While our study provides valuable insights, it is not without limitations. The single-center design and relatively small sample size limit the generalizability of the findings. Additionally, the lack of a control group receiving alternative treatments means we cannot definitively conclude the superiority of venetoclax-azacitidine to other regimens in our specific population.

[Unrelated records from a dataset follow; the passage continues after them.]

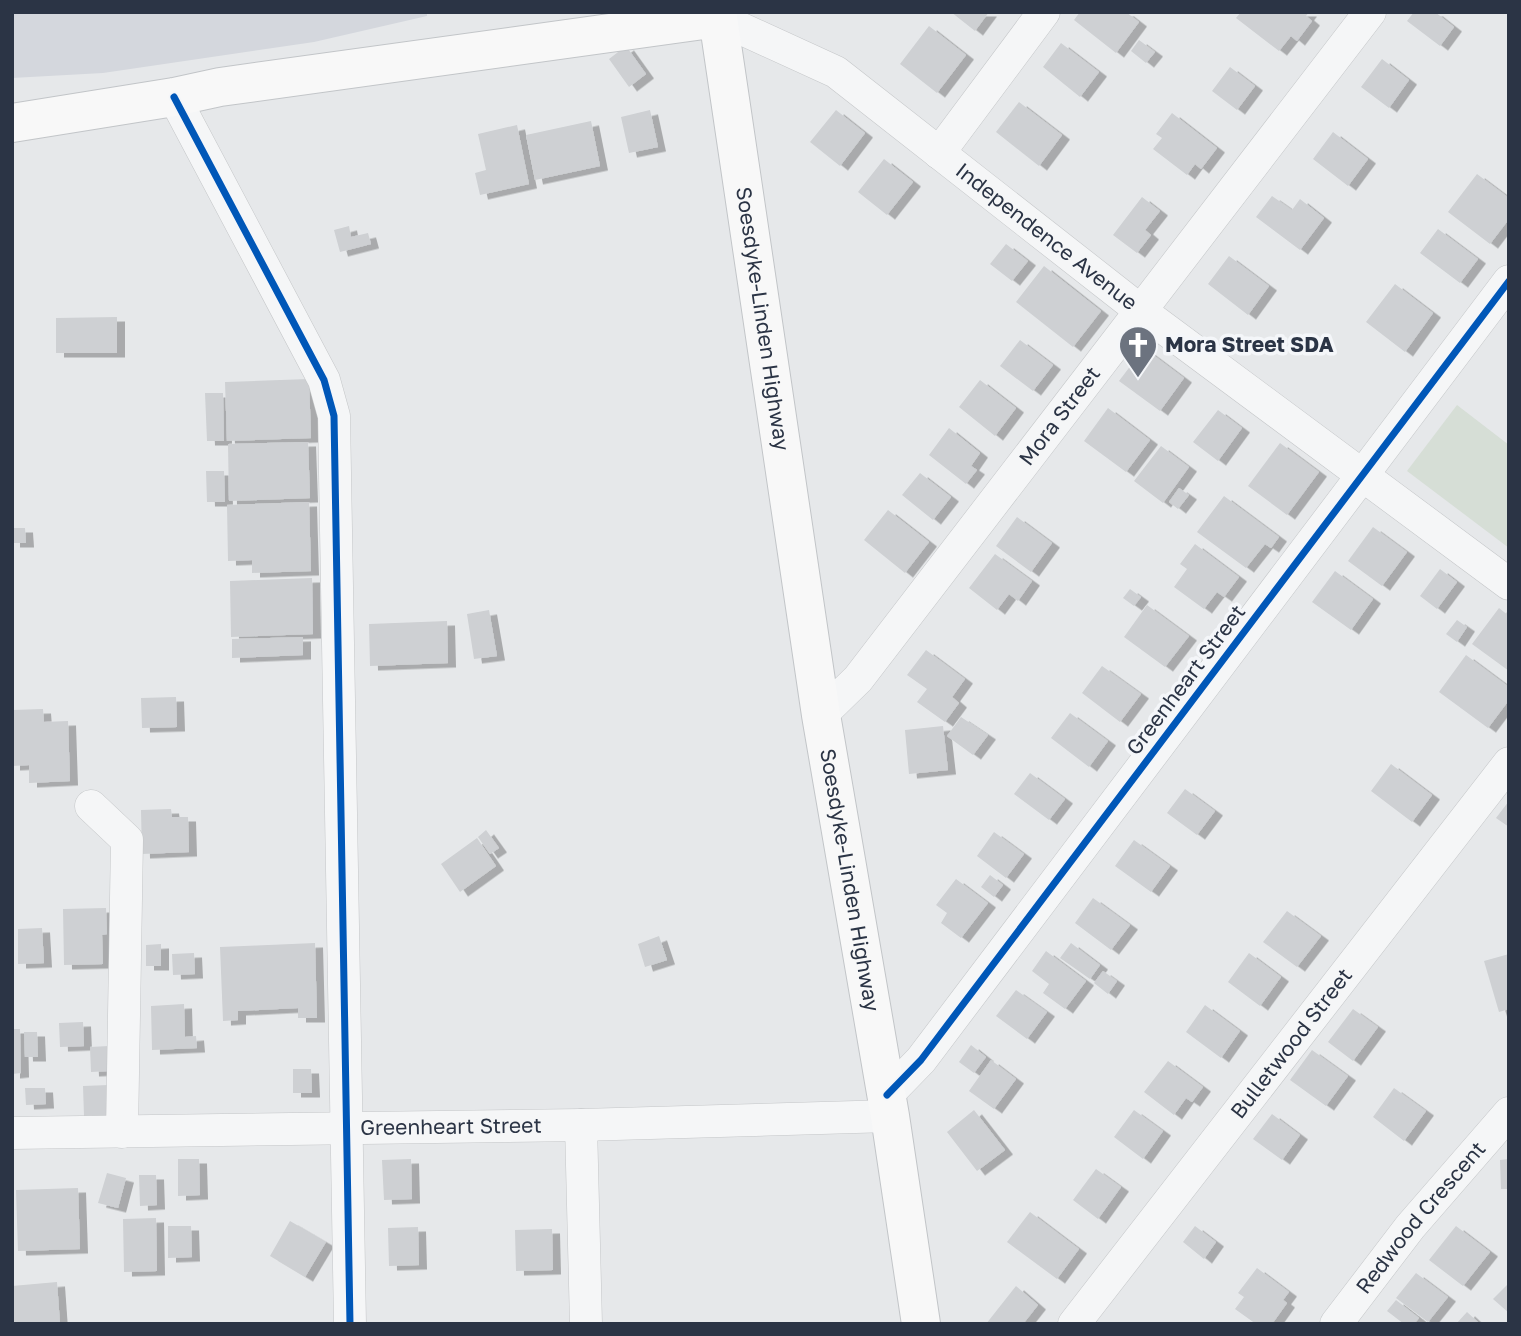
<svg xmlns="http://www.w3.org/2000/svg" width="1521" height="1336" font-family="'Golos Text',sans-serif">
	<defs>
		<filter id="shadow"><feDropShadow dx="8" dy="4.5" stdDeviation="0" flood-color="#0004"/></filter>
	</defs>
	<rect width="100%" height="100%" fill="#e6e8ea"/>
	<path fill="#d4d7dd" d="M12 12H427V16L314 42 103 73 12 78Z"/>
	<path fill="#d6ded6" d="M1457 405 1509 445V548L1407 471Z"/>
	<g fill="#ced0d3" filter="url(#shadow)">
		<path d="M951 12H989L975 31Z"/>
		<path d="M1080 12H1126L1139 22 1116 53 1074 20Z"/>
		<path d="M1241 12H1309L1306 16 1312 21 1297 41 1291 36 1279 51 1236 18Z"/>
		<path d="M1414 12H1435L1454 27 1440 46 1407 21Z"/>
		<path d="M929 26 966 55 937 93 900 64Z"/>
		<path d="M1139 40 1155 52 1146 63 1131 51Z"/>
		<path d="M1061 43 1099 72 1080 97 1043 67Z"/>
		<path d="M626 46 646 74 629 87 609 59Z"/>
		<path d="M1382 59 1409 80 1389 108 1361 87Z"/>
		<path d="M1230 67 1255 86 1237 110 1212 91Z"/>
		<path d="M1019 102 1062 135 1039 166 996 132Z"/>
		<path d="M650 110 658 147 629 153 621 117Z"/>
		<path d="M836 110 865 133 840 166 810 142Z"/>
		<path d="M1172 113 1217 148 1201 169 1195 164 1187 175 1153 149 1162 138 1156 134Z"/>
		<path d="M591 121 600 166 535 180 526 135Z"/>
		<path d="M517 125 529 184 480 195 475 173 486 170 478 134Z"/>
		<path d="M1333 132 1368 159 1348 186 1313 159Z"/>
		<path d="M884 159 913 182 887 215 858 192Z"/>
		<path d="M1477 174 1509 198V219L1490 244 1448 212Z"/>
		<path d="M1272 196 1292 210 1300 199 1324 218 1300 250 1256 217Z"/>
		<path d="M1142 197 1160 211 1145 230 1151 235 1137 253 1113 235Z"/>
		<path d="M349 226 351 237 368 233 371 244 340 252 334 230Z"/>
		<path d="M1438 229 1478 259 1460 283 1420 253Z"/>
		<path d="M1006 244 1028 261 1012 281 990 264Z"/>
		<path d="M1229 256 1269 286 1248 315 1208 284Z"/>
		<path d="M1044 266 1101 311 1073 347 1016 302Z"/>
		<path d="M1395 284 1433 313 1405 352 1366 322Z"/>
		<path d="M117 317V353H56V318Z"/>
		<path d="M1020 340 1053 365 1033 391 1000 366Z"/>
		<path d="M1144 348 1184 378 1160 411 1119 381Z"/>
		<path d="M309 379 311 438 227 441 225 382Z"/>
		<path d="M980 380 1016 408 995 436 959 407Z"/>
		<path d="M205 393H223L224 441H207Z"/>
		<path d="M1108 408 1150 440 1126 472 1084 441Z"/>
		<path d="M1218 410 1242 428 1218 461 1193 442Z"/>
		<path d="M949 428 980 453 971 466 977 470 966 484 929 455Z"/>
		<path d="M308 442 310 498 229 501 228 444Z"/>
		<path d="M1280 443 1319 472 1287 515 1248 486Z"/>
		<path d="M1161 446 1189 467 1163 503 1134 481Z"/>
		<path d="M206 471H224L225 502H207Z"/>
		<path d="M920 473 951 497 933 520 902 495Z"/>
		<path d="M1179 488 1189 495 1178 509 1169 502Z"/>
		<path d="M1224 496 1279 537 1271 548 1265 544 1246 568 1197 532Z"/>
		<path d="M309 502 311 571 252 573V560L228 561 227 505Z"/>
		<path d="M888 510 929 542 905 573 864 540Z"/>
		<path d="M1017 517 1052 543 1031 572 996 546Z"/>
		<path d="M1373 527 1407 552 1382 586 1348 561Z"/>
		<path d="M12 528H25L26 543H12Z"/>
		<path d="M1195 544 1239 577 1224 597 1217 592 1204 609 1174 587 1187 569 1180 564Z"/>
		<path d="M995 554 1032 581 1018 601 1009 594 997 610 969 588Z"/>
		<path d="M1440 569 1457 582 1437 609 1420 596Z"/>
		<path d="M1335 571 1373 599 1351 630 1312 602Z"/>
		<path d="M312 578 313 634 231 637 230 581Z"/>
		<path d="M1130 589 1141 597 1134 606 1123 598Z"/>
		<path d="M1147 605 1189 636 1165 667 1124 637Z"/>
		<path d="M1499 608 1509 616V671L1472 644Z"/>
		<path d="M489 610 497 656 474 659 467 614Z"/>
		<path d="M1457 620 1467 627 1457 642 1446 634Z"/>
		<path d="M447 621 448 663 370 666 369 624Z"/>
		<path d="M303 637V655L232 658V639Z"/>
		<path d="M926 650 965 679 952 697 959 703 945 722 917 702 927 689 907 675Z"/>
		<path d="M1466 655 1509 687V700L1488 728 1439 692Z"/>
		<path d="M1102 666 1141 694 1120 722 1082 693Z"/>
		<path d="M176 697 177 727 142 728 141 698Z"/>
		<path d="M43 709 44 722 68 721 70 781 29 783V765L12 766V710Z"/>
		<path d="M1070 713 1108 741 1089 767 1051 738Z"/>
		<path d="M961 717 988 735 973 755 947 736Z"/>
		<path d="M943 726 948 770 909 774 905 730Z"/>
		<path d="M1391 764 1432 795 1412 822 1371 791Z"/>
		<path d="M1030 773 1065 799 1049 820 1014 794Z"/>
		<path d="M1185 789 1215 811 1197 835 1167 813Z"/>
		<path d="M1509 801V827L1496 818Z"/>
		<path d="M171 809 172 817H188L189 852 142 854 141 810Z"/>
		<path d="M486 830 499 848 490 854 478 837Z"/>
		<path d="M994 832 1024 854 1006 878 977 856Z"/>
		<path d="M477 838 496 866 460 892 441 864Z"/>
		<path d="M1134 840 1170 866 1151 892 1115 866Z"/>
		<path d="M990 875 1003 885 994 897 981 887Z"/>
		<path d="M956 879 988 903 961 938 941 923 947 913 936 905Z"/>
		<path d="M1093 898 1130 925 1111 950 1075 923Z"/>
		<path d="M106 908 107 934 102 935 103 964 64 965 63 909Z"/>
		<path d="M1287 911 1321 936 1297 967 1263 942Z"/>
		<path d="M42 928 44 963 18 964V929Z"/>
		<path d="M659 936 667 960 645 967 638 944Z"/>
		<path d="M315 943 317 1018H298V1008L238 1011V1020L223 1021 220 947Z"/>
		<path d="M1071 943 1100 965 1090 979 1060 958Z"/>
		<path d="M161 944V966H146V945Z"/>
		<path d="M1046 951 1086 981 1065 1009 1043 993 1049 984 1032 971Z"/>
		<path d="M194 953 195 974 173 975 172 954Z"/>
		<path d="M1249 953 1281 977 1260 1006 1228 982Z"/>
		<path d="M1509 954V1009L1499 1012 1484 961Z"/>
		<path d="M1103 971 1117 981 1108 994 1094 983Z"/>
		<path d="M1016 990 1047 1012 1027 1039 996 1016Z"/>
		<path d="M184 1004 185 1037 196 1036 197 1048 152 1050 151 1006Z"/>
		<path d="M1205 1005 1240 1031 1221 1058 1186 1032Z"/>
		<path d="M1353 1009 1378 1027 1353 1061 1328 1042Z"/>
		<path d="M83 1022 84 1046 60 1047 59 1023Z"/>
		<path d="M12 1029H20L21 1073 12 1074Z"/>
		<path d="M24 1032H37L38 1057H25Z"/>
		<path d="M971 1045 986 1057 974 1073 959 1062Z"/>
		<path d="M109 1046V1071L91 1072 90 1047Z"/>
		<path d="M1312 1050 1348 1076 1326 1106 1290 1080Z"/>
		<path d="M991 1060 1016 1079 994 1109 969 1091Z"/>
		<path d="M1168 1061 1203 1087 1192 1102 1186 1098 1174 1115 1144 1092Z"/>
		<path d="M293 1069H311L312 1093H293Z"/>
		<path d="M109 1085 110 1115 84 1116 83 1086Z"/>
		<path d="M25 1088H45L46 1104 26 1105Z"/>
		<path d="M1394 1088 1426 1111 1404 1141 1373 1117Z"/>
		<path d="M974 1110 1005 1150 977 1171 947 1132Z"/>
		<path d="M1134 1110 1163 1131 1143 1159 1114 1137Z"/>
		<path d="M1272 1114 1300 1135 1282 1160 1253 1139Z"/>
		<path d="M178 1159H199L200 1195 178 1196Z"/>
		<path d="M411 1159 412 1199 384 1200 382 1160Z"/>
		<path d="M1509 1159V1189H1501L1500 1160Z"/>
		<path d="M1096 1169 1121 1187 1098 1219 1073 1200Z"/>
		<path d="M107 1173 126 1178 118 1208 98 1203Z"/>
		<path d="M139 1175H156L157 1205 140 1206Z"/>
		<path d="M78 1188 80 1249 18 1251 16 1190Z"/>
		<path d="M1030 1212 1079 1249 1057 1279 1007 1242Z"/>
		<path d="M156 1218 157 1271 124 1272 123 1219Z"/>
		<path d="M290 1221 326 1242 305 1277 270 1256Z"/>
		<path d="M168 1226H191L192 1257 168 1258Z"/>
		<path d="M1195 1226 1216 1242 1204 1259 1183 1242Z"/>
		<path d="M1456 1226 1490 1252 1463 1286 1429 1260Z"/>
		<path d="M418 1227 419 1265 389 1266 388 1228Z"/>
		<path d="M552 1229 553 1270 516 1271 515 1230Z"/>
		<path d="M1257 1268 1289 1292 1283 1300 1287 1303 1272 1324H1256L1235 1309 1244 1297 1238 1293Z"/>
		<path d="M1416 1273 1448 1297 1428 1322 1396 1298Z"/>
		<path d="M57 1282 60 1324H12V1286Z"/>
		<path d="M1509 1283V1313L1493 1299Z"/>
		<path d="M1016 1286 1038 1305 1023 1324H986Z"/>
		<path d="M1396 1300 1419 1318 1414 1324H1404L1387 1311Z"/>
		<path d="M1467 1312 1480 1324H1456Z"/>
	</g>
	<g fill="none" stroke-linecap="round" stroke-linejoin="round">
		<defs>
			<g id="street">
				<path id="s1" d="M718 18 836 72 1141 311 1509 584"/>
				<path d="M174 97 324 380 334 416 350 1324"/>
				<path d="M939 153 1044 12"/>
				<path id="s2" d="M821 715 858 679 1370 12"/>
				<path d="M91 806 127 840 122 1132"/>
				<path d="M887 1095 921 1060 1509 281"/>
				<path d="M581 1125 586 1324"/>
				<path id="s3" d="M12 1133 581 1125 890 1116"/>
				<path id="s4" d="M1074 1324 1509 763"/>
				<path id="s5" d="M1336 1324 1410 1227 1509 1113"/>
			</g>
			<g id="primary">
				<path id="s6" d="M12 123 174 97 220 87 718 18 821 715 890 1116 921 1324"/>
			</g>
		</defs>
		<use href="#street" stroke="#c4c6c8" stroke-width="33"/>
		<use href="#primary" stroke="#c2c5c8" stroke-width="40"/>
		<use href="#street" stroke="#f5f6f7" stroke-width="32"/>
		<use href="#primary" stroke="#f8f8f8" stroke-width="38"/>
		<defs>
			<g id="cycleway">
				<path d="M174 97 324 380 334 416 350 1324"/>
				<path d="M887 1095 921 1060 1509 281"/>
			</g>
		</defs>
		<use href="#cycleway" stroke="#f4f6f9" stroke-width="11"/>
		<use href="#cycleway" stroke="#0057b8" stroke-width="7"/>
	</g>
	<defs>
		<symbol id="church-pin" viewBox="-11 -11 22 30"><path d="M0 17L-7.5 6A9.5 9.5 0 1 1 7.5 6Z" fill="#6c737f" stroke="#f4f6f9"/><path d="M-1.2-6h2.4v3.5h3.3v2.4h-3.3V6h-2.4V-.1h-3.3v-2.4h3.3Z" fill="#fff"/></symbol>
	</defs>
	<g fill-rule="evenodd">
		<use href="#church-pin" x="1116" y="323" width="44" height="60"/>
	</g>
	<g text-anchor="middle" stroke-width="7" stroke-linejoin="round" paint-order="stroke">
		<g font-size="21" fill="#2b3445" stroke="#f4f6f9">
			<text dy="7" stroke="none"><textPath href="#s1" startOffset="397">Independence Avenue</textPath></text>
			<text dy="7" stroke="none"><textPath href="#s6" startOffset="1018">Soesdyke-Linden Highway</textPath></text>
			<text dy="7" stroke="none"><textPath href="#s2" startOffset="383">Mora Street</textPath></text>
			<text transform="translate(1186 680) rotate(-53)" y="7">Greenheart Street</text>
			<text dy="7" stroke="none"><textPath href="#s6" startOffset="1586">Soesdyke-Linden Highway</textPath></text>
			<text dy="7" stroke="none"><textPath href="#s4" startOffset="355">Bulletwood Street</textPath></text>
			<text dy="7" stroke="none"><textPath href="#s3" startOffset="439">Greenheart Street</textPath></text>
			<text dy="7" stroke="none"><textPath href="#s5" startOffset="136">Redwood Crescent</textPath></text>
		</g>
		<g font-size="21" font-weight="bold" fill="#2b3445" stroke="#f4f6f9" text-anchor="start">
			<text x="1165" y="352">Mora Street SDA</text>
		</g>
	</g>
	<rect width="1521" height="1336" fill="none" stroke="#2b3445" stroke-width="28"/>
</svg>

Nonetheless, the outcomes suggest that this combination therapy is effective and warrants further investigation in larger, multi-center studies within the region.
To our knowledge, this is the first study of HMA+Venetoclax induction from Pakistan. Our findings contribute to the growing evidence that venetoclax combined with azacitidine is an effective treatment option for patients with AML, including those in resource-limited settings. The comparison with existing literature, highlights the potential benefits of this regimen over traditional therapies. Future studies should focus on further validating these results and exploring ways to optimize treatment for regional populations.